Re: Problem with commit bf22ff45bed664aefb5c4e43029057a199b7070c

From: Thomas Gleixner
Date: Wed Jul 12 2017 - 16:21:48 EST


On Wed, 12 Jul 2017, Thomas Gleixner wrote:
> On Mon, 10 Jul 2017, Juergen Gross wrote:
> > It is based on suspend/resume framework. The main work to be done
> > additionally is to disconnect from the pv-backends at save time and
> > connect to the pv-backends again at restore time.
> >
> > The main function triggering all that is xen_suspend() (as seen in
> > above backtrace).
>
> The untested patch below should give you hooks to do what you need to do.
>
> Add the irq_suspend/resume callbacks and set the IRQCHIP_GENERIC_SUSPEND
> flag on your xen irqchip, so it actually gets invoked.
>
> I have to make that opt in right now because the callbacks are used in the
> generic irqchip implementation already. We can revisit that when you can
> confirm that this is actually solving the problem.

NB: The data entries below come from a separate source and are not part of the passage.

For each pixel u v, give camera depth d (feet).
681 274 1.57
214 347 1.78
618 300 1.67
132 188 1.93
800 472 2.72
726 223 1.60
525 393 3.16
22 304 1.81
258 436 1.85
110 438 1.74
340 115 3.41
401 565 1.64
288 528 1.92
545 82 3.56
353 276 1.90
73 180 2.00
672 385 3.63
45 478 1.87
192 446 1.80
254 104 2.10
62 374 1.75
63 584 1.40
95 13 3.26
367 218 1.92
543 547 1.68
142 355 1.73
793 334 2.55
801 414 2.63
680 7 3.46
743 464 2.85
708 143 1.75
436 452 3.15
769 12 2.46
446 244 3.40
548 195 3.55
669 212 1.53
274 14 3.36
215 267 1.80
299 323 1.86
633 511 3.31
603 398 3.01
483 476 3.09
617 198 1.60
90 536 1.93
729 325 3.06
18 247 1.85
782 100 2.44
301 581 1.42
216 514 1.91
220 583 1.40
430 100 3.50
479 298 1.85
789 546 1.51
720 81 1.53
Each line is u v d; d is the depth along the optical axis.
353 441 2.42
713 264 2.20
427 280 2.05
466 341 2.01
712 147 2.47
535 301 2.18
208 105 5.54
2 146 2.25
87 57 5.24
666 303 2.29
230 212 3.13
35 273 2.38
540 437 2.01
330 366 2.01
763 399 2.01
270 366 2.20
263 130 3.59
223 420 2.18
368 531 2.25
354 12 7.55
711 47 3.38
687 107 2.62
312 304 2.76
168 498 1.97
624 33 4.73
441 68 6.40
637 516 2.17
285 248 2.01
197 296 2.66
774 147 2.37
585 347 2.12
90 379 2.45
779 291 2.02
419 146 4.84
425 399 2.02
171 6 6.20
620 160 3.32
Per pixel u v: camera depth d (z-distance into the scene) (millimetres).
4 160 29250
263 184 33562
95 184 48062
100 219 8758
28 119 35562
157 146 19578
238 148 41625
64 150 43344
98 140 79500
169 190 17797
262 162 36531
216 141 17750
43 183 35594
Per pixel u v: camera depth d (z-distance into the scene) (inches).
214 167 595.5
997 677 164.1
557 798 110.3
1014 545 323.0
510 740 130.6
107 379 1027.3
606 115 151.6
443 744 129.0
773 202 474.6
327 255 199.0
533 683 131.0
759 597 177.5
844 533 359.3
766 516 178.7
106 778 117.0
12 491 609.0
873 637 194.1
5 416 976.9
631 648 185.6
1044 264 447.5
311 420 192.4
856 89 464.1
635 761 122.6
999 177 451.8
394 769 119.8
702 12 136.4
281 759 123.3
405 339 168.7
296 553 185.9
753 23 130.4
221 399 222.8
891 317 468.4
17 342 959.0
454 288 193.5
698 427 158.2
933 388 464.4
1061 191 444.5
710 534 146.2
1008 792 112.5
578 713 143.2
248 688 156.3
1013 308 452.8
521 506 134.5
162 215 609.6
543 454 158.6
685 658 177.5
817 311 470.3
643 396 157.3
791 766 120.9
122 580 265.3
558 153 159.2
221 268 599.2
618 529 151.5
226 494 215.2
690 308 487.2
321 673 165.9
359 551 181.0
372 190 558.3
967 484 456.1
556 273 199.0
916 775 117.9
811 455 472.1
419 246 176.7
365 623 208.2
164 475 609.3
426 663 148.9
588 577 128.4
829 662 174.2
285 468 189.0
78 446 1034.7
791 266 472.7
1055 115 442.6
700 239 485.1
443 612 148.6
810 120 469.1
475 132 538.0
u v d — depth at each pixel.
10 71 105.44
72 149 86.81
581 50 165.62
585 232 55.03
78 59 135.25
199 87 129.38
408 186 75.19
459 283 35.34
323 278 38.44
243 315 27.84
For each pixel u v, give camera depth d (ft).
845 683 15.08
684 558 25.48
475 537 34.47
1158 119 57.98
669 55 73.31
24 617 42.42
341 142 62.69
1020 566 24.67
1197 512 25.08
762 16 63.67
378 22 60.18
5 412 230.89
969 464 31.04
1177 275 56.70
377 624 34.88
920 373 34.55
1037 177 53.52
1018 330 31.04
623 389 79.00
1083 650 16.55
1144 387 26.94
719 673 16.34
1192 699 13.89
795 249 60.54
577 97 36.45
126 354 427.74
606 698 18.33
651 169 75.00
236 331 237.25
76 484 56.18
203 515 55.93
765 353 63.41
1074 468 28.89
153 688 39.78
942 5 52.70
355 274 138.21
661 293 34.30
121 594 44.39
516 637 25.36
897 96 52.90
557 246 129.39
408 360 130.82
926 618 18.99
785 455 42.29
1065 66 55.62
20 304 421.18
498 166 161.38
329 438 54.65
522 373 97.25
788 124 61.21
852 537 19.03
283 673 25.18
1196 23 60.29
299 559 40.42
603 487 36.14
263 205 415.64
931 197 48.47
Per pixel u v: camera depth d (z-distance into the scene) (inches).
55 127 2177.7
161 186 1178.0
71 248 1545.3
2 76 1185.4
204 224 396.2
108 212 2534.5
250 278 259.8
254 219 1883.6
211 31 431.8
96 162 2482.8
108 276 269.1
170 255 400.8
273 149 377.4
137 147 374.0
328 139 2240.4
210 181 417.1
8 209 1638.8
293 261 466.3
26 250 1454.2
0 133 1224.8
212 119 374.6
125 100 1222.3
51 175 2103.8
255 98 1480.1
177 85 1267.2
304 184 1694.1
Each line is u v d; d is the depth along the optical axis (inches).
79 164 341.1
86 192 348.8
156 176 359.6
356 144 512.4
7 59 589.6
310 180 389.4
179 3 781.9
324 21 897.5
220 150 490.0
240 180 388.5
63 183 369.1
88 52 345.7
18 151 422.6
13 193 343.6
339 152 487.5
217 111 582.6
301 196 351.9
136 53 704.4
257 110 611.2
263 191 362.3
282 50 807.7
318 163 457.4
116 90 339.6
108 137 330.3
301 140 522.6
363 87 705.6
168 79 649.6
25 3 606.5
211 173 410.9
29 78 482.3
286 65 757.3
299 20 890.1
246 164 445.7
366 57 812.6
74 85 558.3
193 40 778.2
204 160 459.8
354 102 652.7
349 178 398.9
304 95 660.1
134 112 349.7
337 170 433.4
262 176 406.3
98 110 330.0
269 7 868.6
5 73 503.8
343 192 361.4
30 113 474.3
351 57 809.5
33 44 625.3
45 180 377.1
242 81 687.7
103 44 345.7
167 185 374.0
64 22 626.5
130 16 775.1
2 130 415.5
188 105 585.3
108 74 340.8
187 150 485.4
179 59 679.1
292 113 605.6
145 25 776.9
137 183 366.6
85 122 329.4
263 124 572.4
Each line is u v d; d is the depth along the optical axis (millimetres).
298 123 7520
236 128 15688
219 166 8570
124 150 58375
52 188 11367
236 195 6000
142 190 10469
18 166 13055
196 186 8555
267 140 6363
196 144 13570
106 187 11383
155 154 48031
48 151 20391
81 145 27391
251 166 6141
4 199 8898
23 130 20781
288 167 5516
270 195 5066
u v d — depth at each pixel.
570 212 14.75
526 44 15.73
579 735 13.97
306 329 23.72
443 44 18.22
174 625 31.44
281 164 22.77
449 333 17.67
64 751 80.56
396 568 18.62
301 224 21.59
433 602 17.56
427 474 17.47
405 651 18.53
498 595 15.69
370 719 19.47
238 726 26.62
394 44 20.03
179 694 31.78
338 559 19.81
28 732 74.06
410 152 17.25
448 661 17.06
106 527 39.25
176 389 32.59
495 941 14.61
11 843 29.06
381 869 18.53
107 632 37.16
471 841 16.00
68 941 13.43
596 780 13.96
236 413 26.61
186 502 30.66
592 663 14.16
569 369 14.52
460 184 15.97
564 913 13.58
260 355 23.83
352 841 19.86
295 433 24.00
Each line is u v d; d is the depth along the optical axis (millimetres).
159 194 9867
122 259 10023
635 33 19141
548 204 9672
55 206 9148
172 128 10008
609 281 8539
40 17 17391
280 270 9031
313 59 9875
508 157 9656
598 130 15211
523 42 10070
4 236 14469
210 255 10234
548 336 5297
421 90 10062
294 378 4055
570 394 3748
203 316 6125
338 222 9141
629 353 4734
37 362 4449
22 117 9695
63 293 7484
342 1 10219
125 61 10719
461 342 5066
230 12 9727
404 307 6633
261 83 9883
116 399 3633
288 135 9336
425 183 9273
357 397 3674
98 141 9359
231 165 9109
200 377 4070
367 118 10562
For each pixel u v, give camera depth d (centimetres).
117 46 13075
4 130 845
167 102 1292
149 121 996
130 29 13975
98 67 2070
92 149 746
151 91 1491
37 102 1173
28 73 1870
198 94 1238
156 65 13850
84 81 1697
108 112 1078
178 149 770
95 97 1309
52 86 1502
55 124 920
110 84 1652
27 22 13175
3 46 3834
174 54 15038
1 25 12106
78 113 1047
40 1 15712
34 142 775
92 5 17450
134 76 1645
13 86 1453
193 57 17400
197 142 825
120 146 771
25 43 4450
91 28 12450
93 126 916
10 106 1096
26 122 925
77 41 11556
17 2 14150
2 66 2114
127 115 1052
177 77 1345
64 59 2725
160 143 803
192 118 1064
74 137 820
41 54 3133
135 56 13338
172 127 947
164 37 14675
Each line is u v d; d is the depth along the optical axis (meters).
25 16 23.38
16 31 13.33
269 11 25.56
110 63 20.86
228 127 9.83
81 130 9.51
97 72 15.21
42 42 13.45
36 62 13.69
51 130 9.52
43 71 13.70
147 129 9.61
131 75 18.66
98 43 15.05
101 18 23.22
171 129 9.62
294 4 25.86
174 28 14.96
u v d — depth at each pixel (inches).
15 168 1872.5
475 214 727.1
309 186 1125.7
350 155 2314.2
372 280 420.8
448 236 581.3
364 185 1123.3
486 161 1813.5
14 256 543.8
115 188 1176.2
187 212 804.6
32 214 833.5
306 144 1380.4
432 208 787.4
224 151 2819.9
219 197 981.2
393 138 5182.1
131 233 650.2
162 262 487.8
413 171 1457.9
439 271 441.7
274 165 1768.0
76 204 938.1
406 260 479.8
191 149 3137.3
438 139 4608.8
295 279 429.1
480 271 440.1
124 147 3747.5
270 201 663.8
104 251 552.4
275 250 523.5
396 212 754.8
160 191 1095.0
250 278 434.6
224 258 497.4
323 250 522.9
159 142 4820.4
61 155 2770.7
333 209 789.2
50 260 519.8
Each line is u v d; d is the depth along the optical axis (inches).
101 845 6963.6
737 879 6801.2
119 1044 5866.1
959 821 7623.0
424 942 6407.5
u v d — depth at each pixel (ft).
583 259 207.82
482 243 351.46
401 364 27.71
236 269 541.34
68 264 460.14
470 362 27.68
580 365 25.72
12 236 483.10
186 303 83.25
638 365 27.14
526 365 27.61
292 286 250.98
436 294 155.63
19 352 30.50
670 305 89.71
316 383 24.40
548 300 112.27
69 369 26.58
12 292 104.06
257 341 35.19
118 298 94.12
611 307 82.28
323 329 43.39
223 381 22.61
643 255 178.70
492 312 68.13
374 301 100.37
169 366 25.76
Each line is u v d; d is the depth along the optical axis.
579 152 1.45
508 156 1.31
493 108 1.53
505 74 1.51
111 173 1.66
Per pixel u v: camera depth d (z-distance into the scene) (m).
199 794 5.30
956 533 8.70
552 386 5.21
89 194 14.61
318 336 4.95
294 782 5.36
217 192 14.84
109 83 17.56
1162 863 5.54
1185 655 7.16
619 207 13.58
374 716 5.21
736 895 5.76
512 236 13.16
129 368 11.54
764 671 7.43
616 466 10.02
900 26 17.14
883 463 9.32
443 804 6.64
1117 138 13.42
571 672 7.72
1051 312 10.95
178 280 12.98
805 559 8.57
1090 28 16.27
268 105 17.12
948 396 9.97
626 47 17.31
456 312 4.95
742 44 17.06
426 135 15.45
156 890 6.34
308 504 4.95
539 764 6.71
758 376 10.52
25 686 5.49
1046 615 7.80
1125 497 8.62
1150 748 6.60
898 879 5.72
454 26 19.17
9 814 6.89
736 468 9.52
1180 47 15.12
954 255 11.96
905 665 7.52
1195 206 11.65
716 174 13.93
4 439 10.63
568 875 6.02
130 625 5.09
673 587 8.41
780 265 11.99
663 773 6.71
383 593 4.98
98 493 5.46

There might be an even simpler solution.

As this is using the regular suspend_device_irqs() call, you just might get
away with setting IRQCHIP_MASK_ON_SUSPEND for your irq chip. That does not
use the lazy disable approach, it also masks all interrupts which are not
marked as wakeup irqs. I assume none of them is when you do that
save/restore dance.

That said, you still might make the whole mechanism cleaner by using the
irq chip callbacks so you can avoid traversing all the interrupts another
time. But I can't say for sure as I got lost in that xen event channel code.

Thanks,

tglx